3. In the event of derivative transactions between a Dutch non-financial counterparty and a non-financial counterparty within the EU belonging to the same group, an application for an exemption must be submitted in accordance with Article 11(7) of EMIR.

4. In the event of derivative transactions between a Dutch non-financial counterparty and a financial counterparty within the EU belonging to the same group, no formal notification or application needs to be made to the supervisor of the non-financial counterparty. In that event, an application for an exemption must be made to the supervisor of the financial counterparty in accordance with Article 11(10) of EMIR. The supervisor of the financial counterparty will then inform the supervisor of the non-financial counterparty of its decision.

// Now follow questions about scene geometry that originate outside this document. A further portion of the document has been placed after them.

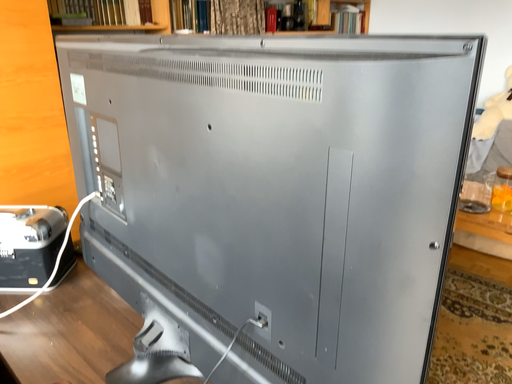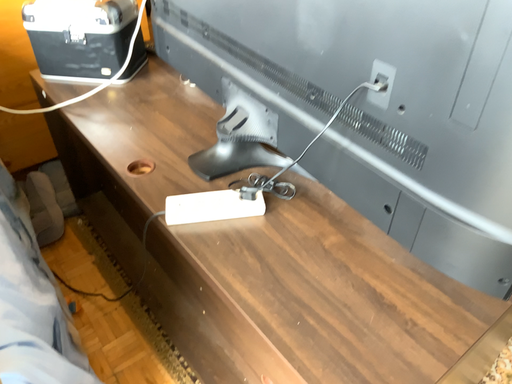
Question: How did the camera likely rotate when shooting the video?

Choices:
 (A) rotated right
 (B) rotated left

Answer: (B)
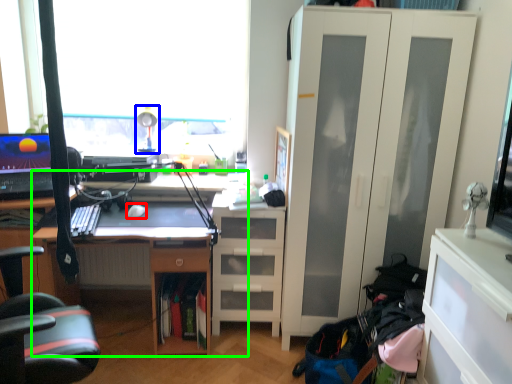
Question: Considering the real-world distances, which object is closest to mouse (highlighted by a red box)? table lamp (highlighted by a blue box) or desk (highlighted by a green box).

Choices:
 (A) table lamp
 (B) desk

Answer: (B)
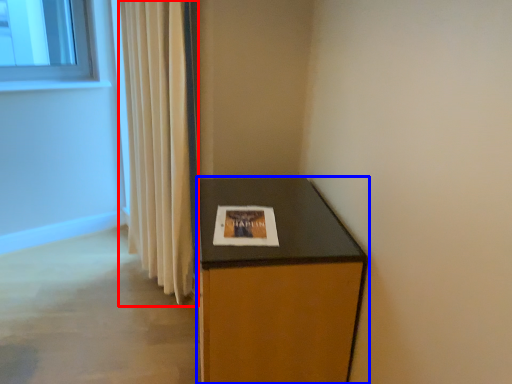
Question: Which object is closer to the camera taking this photo, curtain (highlighted by a red box) or furniture (highlighted by a blue box)?

Choices:
 (A) curtain
 (B) furniture

Answer: (B)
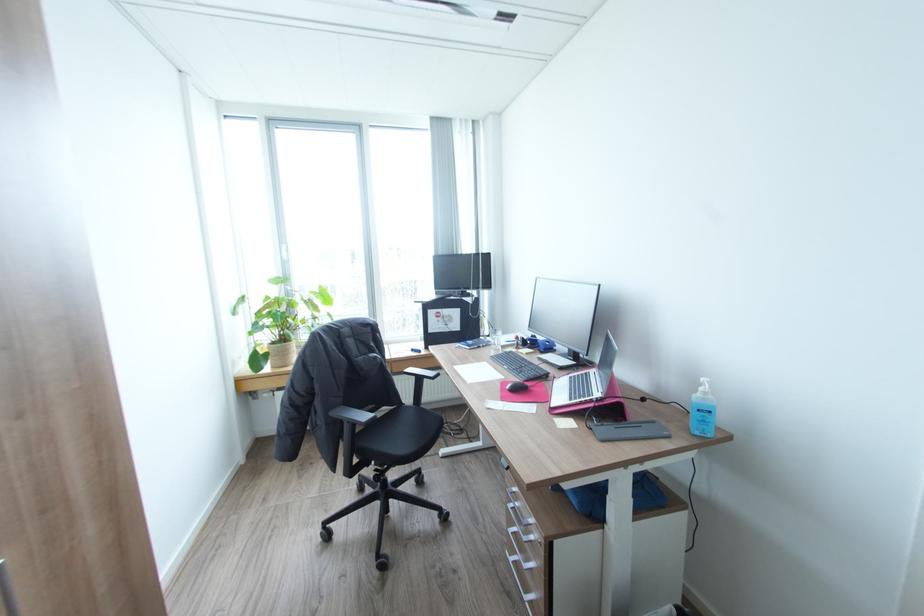
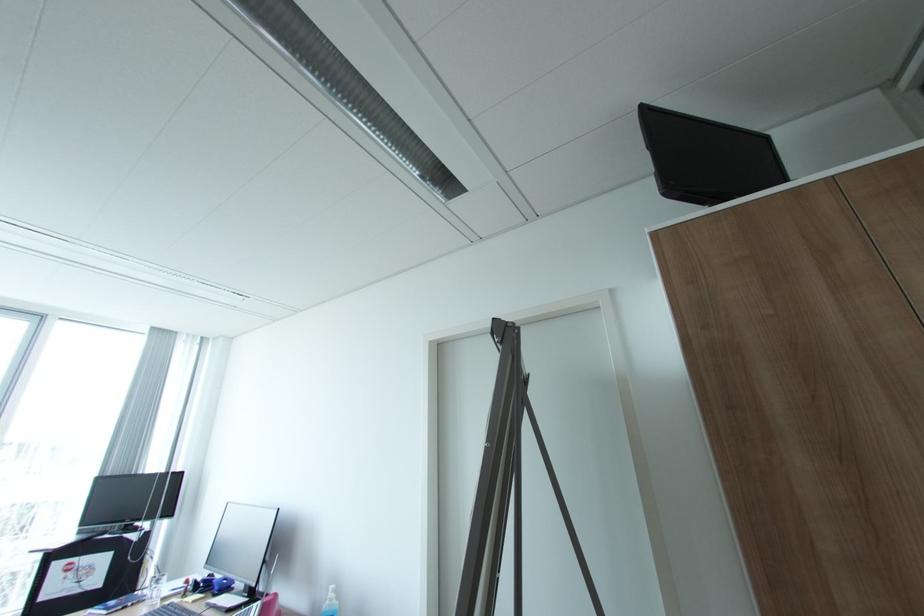
Find the pixel in the second image that matches [710,392] in the first image.

(336, 599)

5. In the event of derivative transactions between a Dutch counterparty and a counterparty belonging to the same group established in a country outside the EU with which the European Commission has achieved equivalence, an application for an exemption must be made in accordance with Articles 11(8) and 11(9) of EMIR.

6. In the event of derivative transactions between a Dutch counterparty and a counterparty belonging to the same group established in a country outside the EU with which the European Commission has not achieved equivalence, an application for an exemption must be made in accordance with Article 36 of the RTS bilateral clearing requirements.

Please note that where counterparties are established in two different EU Member States and the competent national authorities disagree as to whether the relevant conditions are met, the exemption in principle does not apply. The relevant notification forms can be found on the website.